It’s a thornier question whether the public is still interested in his music. His last solo album, Hamburg Demonstrations, barely scraped the charts; the major label that bankrolled his solo career throughout the height of his notoriety seems to have bailed out some time ago; tonight’s venue is conspicuously not bursting at the seams. His latest, an eponymous album recorded with new band the Puta Madres, adds a vaguely gypsy-folk sheen although live, shorn of the album’s Dexys-circa-Too-Rye-Aye violins, it feels more like business as usual: trebly, shambolic indie rock that sounds as spindly as its author looks.
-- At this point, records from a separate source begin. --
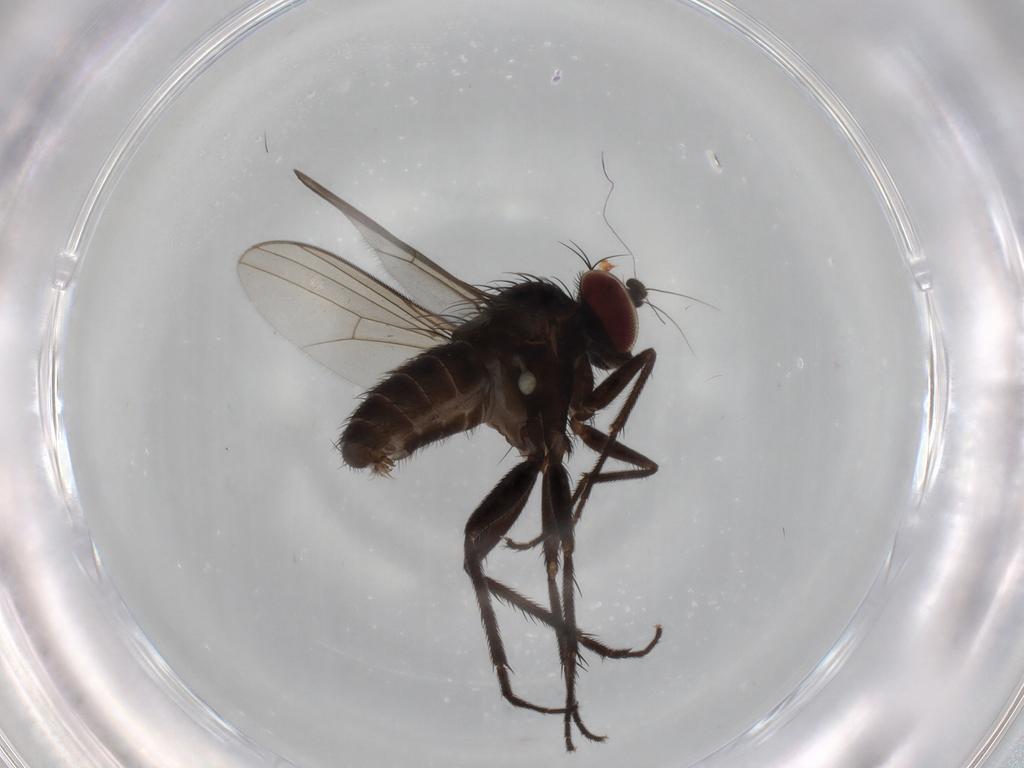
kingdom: Animalia
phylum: Arthropoda
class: Insecta
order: Diptera
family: Dolichopodidae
That makes it highly unfashionable by 2019 standards – a time when the kind of music that was once the NME’s lifeblood has such little grip on the collective imagination – although that doesn’t necessarily mean it’s not good. As ever with Doherty, his fatal flaw is a lack of quality control, and some of what’s played feels deeply ordinary. But at its best – the ramshackle country-rock of Hell to Pay at the Gates of Heaven; Travelling Tinker’s surging, powerful lament for his late former bandmate Alan Wass – it picks its way through his back catalogue carefully enough to remind you the reason people started making a fuss about Doherty in the first place. He can still cut a charismatic figure on stage, and he’s still capable of writing songs that suggest he’s not the washed-up addict he’s frequently dismissed as.
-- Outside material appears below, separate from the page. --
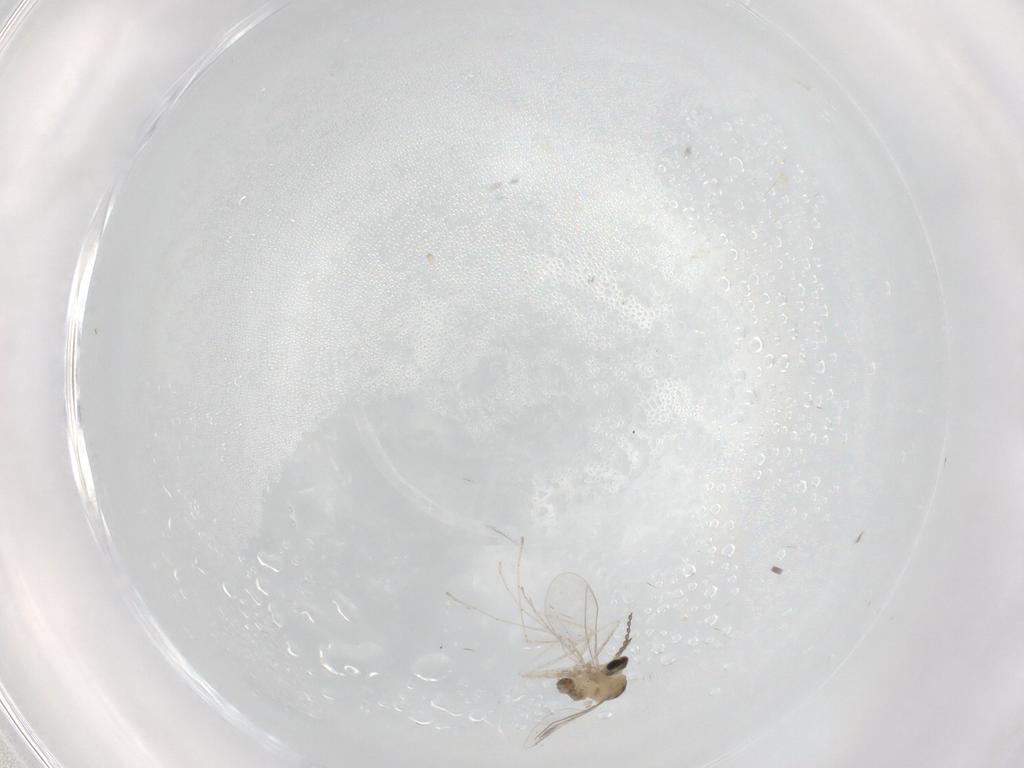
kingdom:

But, just as the round of interviews to accompany the new album suggested that things were as chaotic in Doherty’s life as ever – still living in a flat with blood on the walls, still offering to sell journalists his clothes for ready cash – so the gig follows suit. After 45 minutes, songs begin to collapse a few bars in and Doherty abandons the stage, claiming he’s “going to take the band backstage and give them a really good talking-to”.
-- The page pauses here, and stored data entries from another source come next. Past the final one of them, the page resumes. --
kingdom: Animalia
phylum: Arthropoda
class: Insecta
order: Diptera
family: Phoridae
Ten minutes pass – during which the audience stays put, but seems uncertain whether the gig is over or not – before the stage is taken not by Doherty, but two husky dogs. When he re-emerges, the dogs wander around as he sings fragile, beautiful versions of the Libertines’ You’re My Waterloo and Babyshambles’ Albion, the latter a song that gives the Springsteen-esque notion of hitting the road and escaping a wittily British twist: potential destinations for his mythic journey include Oldham, Yeovil and Watford. Then Doherty’s girlfriend wanders on unannounced and belts her way through a cover of Love’s junkie lament Signed DC, her voice curiously X Factor-ish and heavy on the vibrato.
The audience take all this better than you might think. He’s clearly down to his diehard fans these days, and, presumably, the one thing being a diehard Pete Doherty fan requires is patience.